Source data
****************
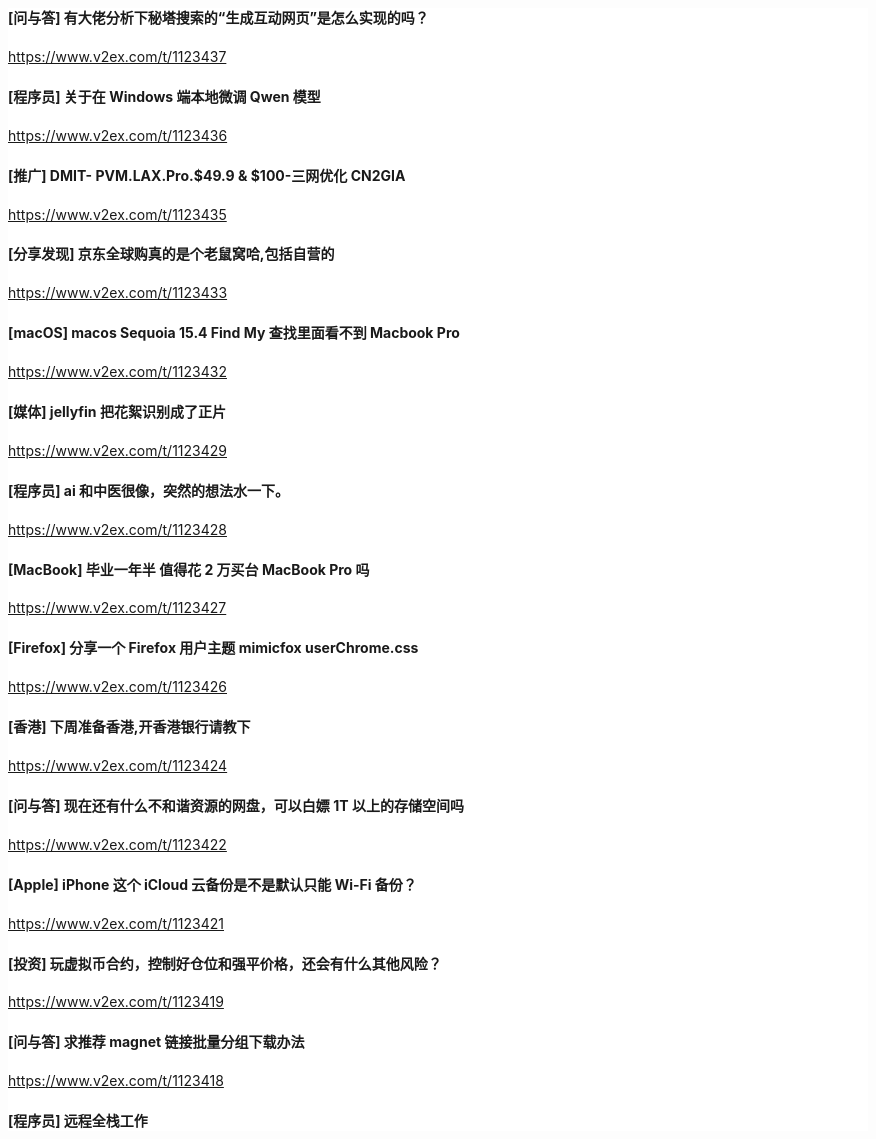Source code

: #### \[问与答\] 有大佬分析下秘塔搜索的“生成互动网页”是怎么实现的吗？

<span style="color: blue!80!green"><https://www.v2ex.com/t/1123437></span>

#### \[程序员\] 关于在 Windows 端本地微调 Qwen 模型

<span style="color: blue!80!green"><https://www.v2ex.com/t/1123436></span>

#### \[推广\] DMIT- PVM.LAX.Pro.\$49.9 & \$100-三网优化 CN2GIA

<span style="color: blue!80!green"><https://www.v2ex.com/t/1123435></span>

#### \[分享发现\] 京东全球购真的是个老鼠窝哈,包括自营的

<span style="color: blue!80!green"><https://www.v2ex.com/t/1123433></span>

#### \[macOS\] macos Sequoia 15.4 Find My 查找里面看不到 Macbook Pro

<span style="color: blue!80!green"><https://www.v2ex.com/t/1123432></span>

#### \[媒体\] jellyfin 把花絮识别成了正片

<span style="color: blue!80!green"><https://www.v2ex.com/t/1123429></span>

#### \[程序员\] ai 和中医很像，突然的想法水一下。

<span style="color: blue!80!green"><https://www.v2ex.com/t/1123428></span>

#### \[MacBook\] 毕业一年半 值得花 2 万买台 MacBook Pro 吗

<span style="color: blue!80!green"><https://www.v2ex.com/t/1123427></span>

#### \[Firefox\] 分享一个 Firefox 用户主题 mimicfox userChrome.css

<span style="color: blue!80!green"><https://www.v2ex.com/t/1123426></span>

#### \[香港\] 下周准备香港,开香港银行请教下

<span style="color: blue!80!green"><https://www.v2ex.com/t/1123424></span>

#### \[问与答\] 现在还有什么不和谐资源的网盘，可以白嫖 1T 以上的存储空间吗

<span style="color: blue!80!green"><https://www.v2ex.com/t/1123422></span>

#### \[Apple\] iPhone 这个 iCloud 云备份是不是默认只能 Wi-Fi 备份？

<span style="color: blue!80!green"><https://www.v2ex.com/t/1123421></span>

#### \[投资\] 玩虚拟币合约，控制好仓位和强平价格，还会有什么其他风险？

<span style="color: blue!80!green"><https://www.v2ex.com/t/1123419></span>

#### \[问与答\] 求推荐 magnet 链接批量分组下载办法

<span style="color: blue!80!green"><https://www.v2ex.com/t/1123418></span>

#### \[程序员\] 远程全栈工作
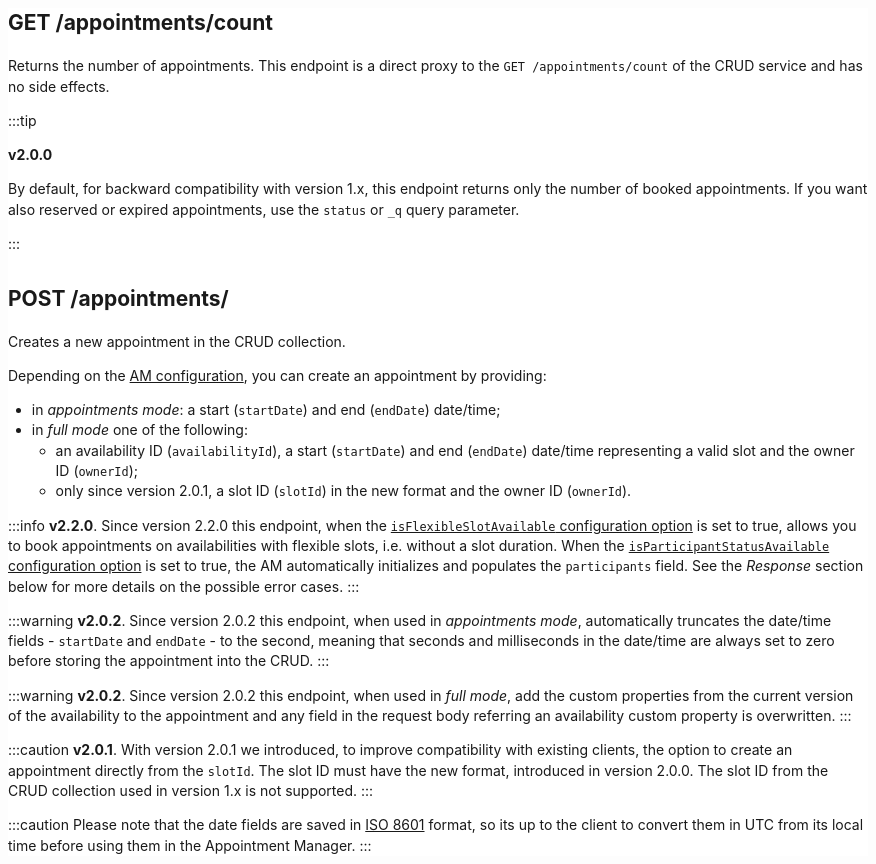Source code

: ## GET /appointments/count

Returns the number of appointments. This endpoint is a direct proxy to the `GET /appointments/count` of the CRUD service and has no side effects.

:::tip

**v2.0.0**

By default, for backward compatibility with version 1.x, this endpoint returns only the number of booked appointments. If you want also reserved or expired appointments, use the `status` or `_q` query parameter.

:::

## POST /appointments/

Creates a new appointment in the CRUD collection.

Depending on the [AM configuration][configuration], you can create an appointment by providing:

- in *appointments mode*: a start (`startDate`) and end (`endDate`) date/time;
- in *full mode* one of the following:
  - an availability ID (`availabilityId`), a start (`startDate`) and end (`endDate`) date/time representing a valid slot and the owner ID (`ownerId`);
  - only since version 2.0.1, a slot ID (`slotId`) in the new format and the owner ID (`ownerId`).

:::info
**v2.2.0**. Since version 2.2.0 this endpoint, when the [`isFlexibleSlotAvailable` configuration option][flexible-duration-slots] is set to true, allows you to book appointments on availabilities with flexible slots, i.e. without a slot duration.
When the [`isParticipantStatusAvailable` configuration option][is-participant-status-available] is set to true, the AM automatically initializes and populates the `participants` field.
See the _Response_ section below for more details on the possible error cases.
:::

:::warning
**v2.0.2**. Since version 2.0.2 this endpoint, when used in *appointments mode*, automatically truncates the date/time fields - `startDate` and `endDate` - to the second, meaning that seconds and milliseconds in the date/time are always set to zero before storing the appointment into the CRUD.
:::

:::warning
**v2.0.2**. Since version 2.0.2 this endpoint, when used in *full mode*, add the custom properties from the current version of the availability to the appointment and any field in the request body referring an availability custom property is overwritten.
:::

:::caution
**v2.0.1**. With version 2.0.1 we introduced, to improve compatibility with existing clients, the option to create an appointment directly from the `slotId`. The slot ID must have the new format, introduced in version 2.0.0. The slot ID from the CRUD collection used in version 1.x is not supported.
:::

:::caution
Please note that the date fields are saved in [ISO 8601][iso-8601] format, so its up to the client to convert them in UTC from its local time before using them in the Appointment Manager.
:::


[iana-time-zones]: https://www.iana.org/time-zones "IANA Time Zones"
[iso-8601]: https://en.wikipedia.org/wiki/ISO_8601 "ISO 8601 - Wikipedia"
[messaging-service-doc]: ../messaging-service/overview "Messaging Service official documentation"
[notification-manager-doc]: ../messaging-service/overview "Notification Manager"
[teleconsultation-participants]: ../teleconsultation-service-backend/usage#participants-required "Required participants | Usage | Teleconsultation Service Backend"
[timer-service-doc]: ../timer-service/overview "Timer Service official documentation"
[sending-messages]: ./10_overview.md#sending-messages "Sending messages | Overview"
[setting-reminders]: ./10_overview.md#setting-reminders "Setting reminders | Overview"
[flexible-duration-slots]: ./10_overview.md#flexible-slots "Flexible duration slots | Availabilities and slots | Overview"
[availabilities-on-create]: ./10_overview.md#on-create "On create | Custom behaviors | Availabilities and slots | Overview"
[availabilities-on-update]: ./10_overview.md#on-update "On update | Custom behaviors | Availabilities and slots | Overview"
[availabilities-on-delete]: ./10_overview.md#on-delete "On delete | Custom behaviors | Availabilities and slots | Overview"
[availabilities-on-compute]: ./10_overview.md#on-compute "On compute | Custom behaviors | Availabilities and slots | Overview"
[configuration]: ./20_configuration.md "Configuration page"
[service-configuration]: ./20_configuration.md#service-configuration "Service configuration | Configuration"
[users]: ./20_configuration.md#users "`users` | Service configuration | Configuration"
[is-participant-status-available]: ./20_configuration.md#isparticipantstatusavailable "`isParticipantStatusAvailable` | Service configuration | Configuration"
[environment-variables]: ./20_configuration.md#environment-variables "Environment variables | Configuration"
[crud-availabilities]: ./20_configuration.md#availabilities-crud-collection "Availabilities CRUD collection | CRUD collections | Configuration"
[crud-exceptions]: ./20_configuration.md#exceptions-crud-collection "Exceptions CRUD collection | CRUD collections | Configuration"
[crud-appointments]: ./20_configuration.md#appointments-crud-collection "Appointments CRUD collection | CRUD collections | Configuration"
[default-lock-duration]: ./20_configuration.md#defaultlockdurationms "defaultLockDurationMs | Service configuration | Configuration"
[reminders-threshold]: ./20_configuration.md#reminderthresholdms "reminderThresholdMs | Service configuration | Configuration"
[post-availabilities]: #post-availabilities "POST /availabilities/ | Usage"
[get-calendar]: #get-calendar "GET /calendar/ | Usage"
[appointment]: #appointment "Appointment | Response | GET /calendar/ | Usage"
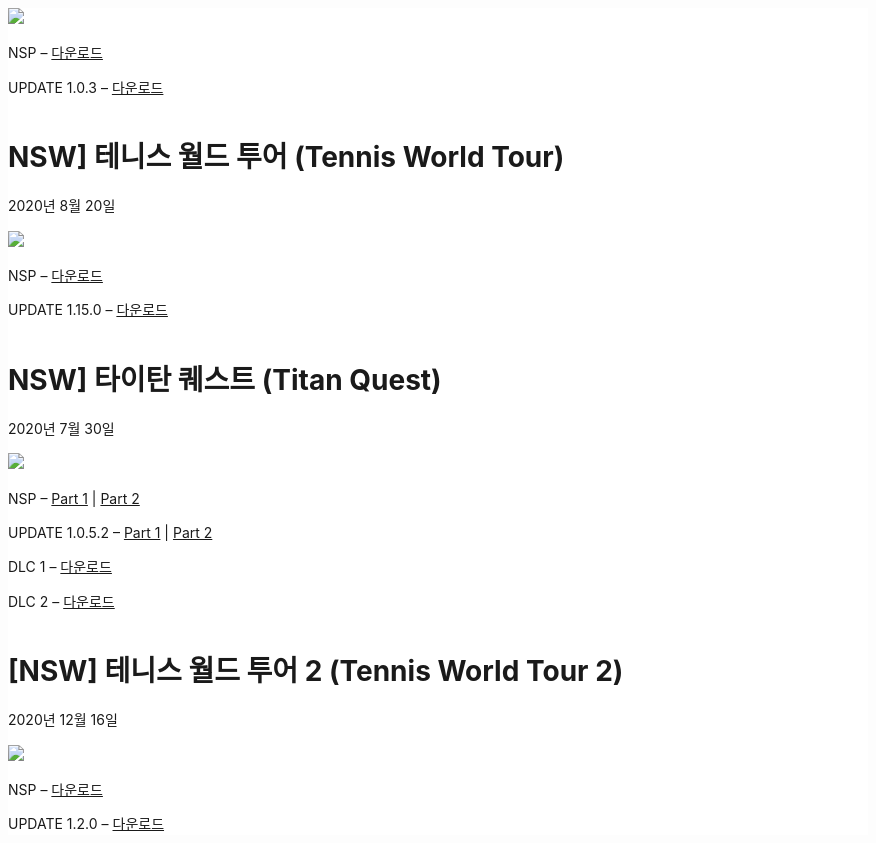 ![](https://kroms.org/wp-content/uploads/2020/11/Taiko-no-Tatsujin-Rhythmic-Adventure-Pack.jpg)



NSP –  [다운로드](https://od.lk/d/ODlfMTQ0NTkwMjRf/Taiko%20no%20Tatsujin%20Rhythmic%20Adventure%20Pack%20%28Kor%29.nsp)

UPDATE 1.0.3 –  [다운로드](https://od.lk/d/ODlfMTQ0NjE0Njdf/Taiko%20no%20Tatsujin%20Rhythmic%20Adventure%20Pack_U%201.0.3%20%28Kor%29.nsp)


# NSW] 테니스 월드 투어 (Tennis World Tour)

2020년 8월 20일

![](https://kroms.org/wp-content/uploads/2020/08/Tennis-World-Tour-1.jpg)



NSP –  [다운로드](https://od.lk/d/ODlfMTQ0NTkwMzhf/Tennis%20World%20Tour%20%28Kor%29.nsp)

UPDATE 1.15.0 –  [다운로드](https://od.lk/d/ODlfMTQ0NjA0MTlf/Tennis%20World%20Tour_U%201.15.0%20%28Kor%29.nsp)



# NSW] 타이탄 퀘스트 (Titan Quest)

2020년 7월 30일

![](https://kroms.org/wp-content/uploads/2020/07/Titan-Quest.jpg)



NSP –  [Part 1](https://od.lk/d/ODlfMTQ0NTkyNjFf/Titan%20Quest%20%28Kor%29.part1.rar) | [Part 2](https://od.lk/d/ODlfMTQ0NjA1MjRf/Titan%20Quest%20%28Kor%29.part2.rar)

UPDATE 1.0.5.2 –  [Part 1](https://od.lk/d/ODlfMTQ0NjI4ODlf/Titan%20Quest_U%201.0.5.2%20%28Kor%29.part1.rar) | [Part 2](https://od.lk/d/ODlfMTQ0NjMyMzZf/Titan%20Quest_U%201.0.5.2%20%28Kor%29.part2.rar)

DLC 1 –  [다운로드](https://od.lk/d/ODlfMTQ0NjE1NDVf/Titan%20Quest_DLC%20Atlantis%20%28Kor%29.nsp)

DLC 2 –  [다운로드](https://od.lk/d/ODlfMTQ0NjIzMzVf/Titan%20Quest_DLC%20Ragnarok%20%28Kor%29.nsp)


# [NSW] 테니스 월드 투어 2 (Tennis World Tour 2)

2020년 12월 16일

![](https://kroms.org/wp-content/uploads/2020/10/Tennis-World-Tour-2.jpg)



NSP –  [다운로드](https://od.lk/d/ODlfMTQ0NTkwNTNf/Tennis%20World%20Tour%202%20%28Kor%29.nsp)

UPDATE 1.2.0 –  [다운로드](https://od.lk/d/ODlfMTQ0NjIyNzBf/Tennis%20World%20Tour%202_U%201.2.0%20%28Kor%29.nsp)
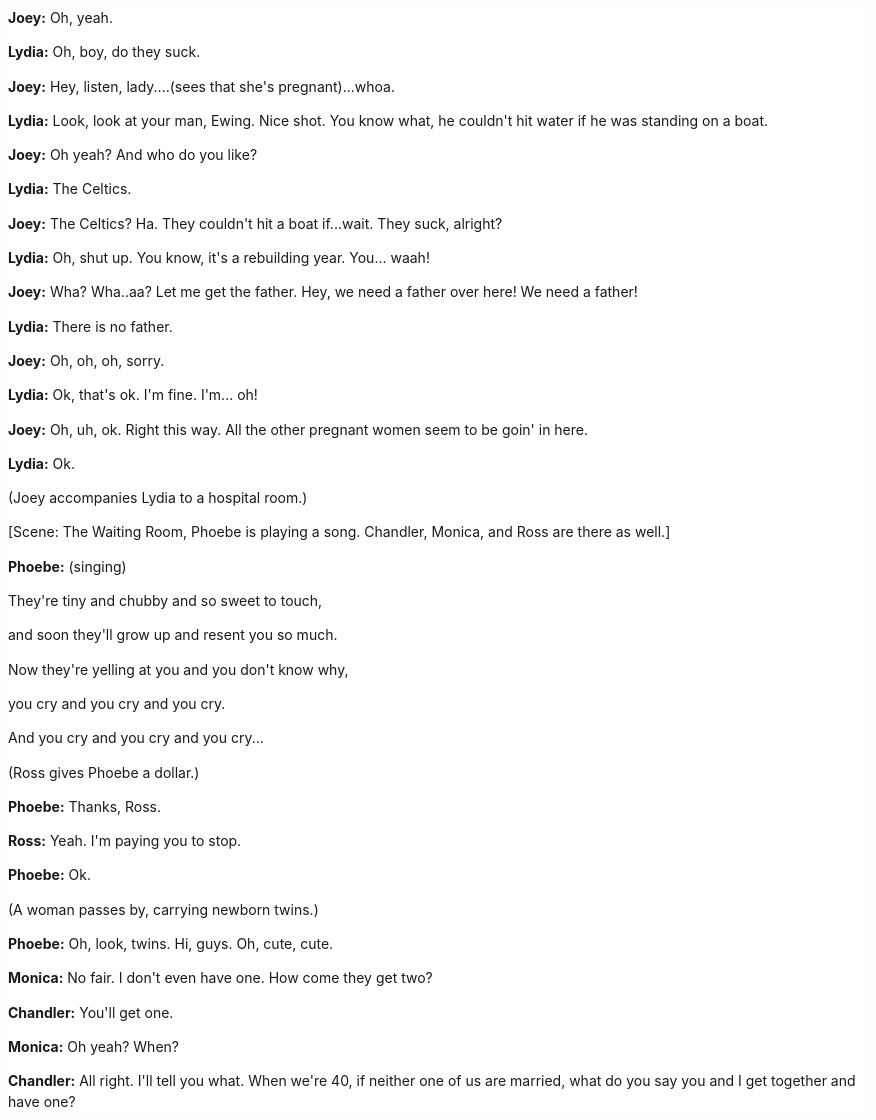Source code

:**Joey:** Oh, yeah.

**Lydia:** Oh, boy, do they suck.

**Joey:** Hey, listen, lady....(sees that she's pregnant)...whoa.

**Lydia:** Look, look at your man, Ewing. Nice shot. You know what, he couldn't hit water if he was standing on a boat.

**Joey:** Oh yeah? And who do you like?

**Lydia:** The Celtics.

**Joey:** The Celtics? Ha. They couldn't hit a boat if...wait. They suck, alright?

**Lydia:** Oh, shut up. You know, it's a rebuilding year. You... waah!

**Joey:** Wha? Wha..aa? Let me get the father. Hey, we need a father over here! We need a father!

**Lydia:** There is no father.

**Joey:** Oh, oh, oh, sorry.

**Lydia:** Ok, that's ok. I'm fine. I'm... oh!

**Joey:** Oh, uh, ok. Right this way. All the other pregnant women seem to be goin' in here.

**Lydia:** Ok.

(Joey accompanies Lydia to a hospital room.)

[Scene: The Waiting Room, Phoebe is playing a song. Chandler, Monica, and Ross are there as well.]

**Phoebe:** (singing)

They're tiny and chubby and so sweet to touch,

and soon they'll grow up and resent you so much.

Now they're yelling at you and you don't know why,

you cry and you cry and you cry.

And you cry and you cry and you cry...

(Ross gives Phoebe a dollar.)

**Phoebe:** Thanks, Ross.

**Ross:** Yeah. I'm paying you to stop.

**Phoebe:** Ok.

(A woman passes by, carrying newborn twins.)

**Phoebe:** Oh, look, twins. Hi, guys. Oh, cute, cute.

**Monica:** No fair. I don't even have one. How come they get two?

**Chandler:** You'll get one.

**Monica:** Oh yeah? When?

**Chandler:** All right. I'll tell you what. When we're 40, if neither one of us are married, what do you say you and I get together and have one?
****************
Problem to solve
Only lines holding the word "full" are wanted, so copy each of them from the records above.

Result below
- in *full mode* one of the following:
**v2.0.2**. Since version 2.0.2 this endpoint, when used in *full mode*, add the custom properties from the current version of the availability to the appointment and any field in the request body referring an availability custom property is overwritten.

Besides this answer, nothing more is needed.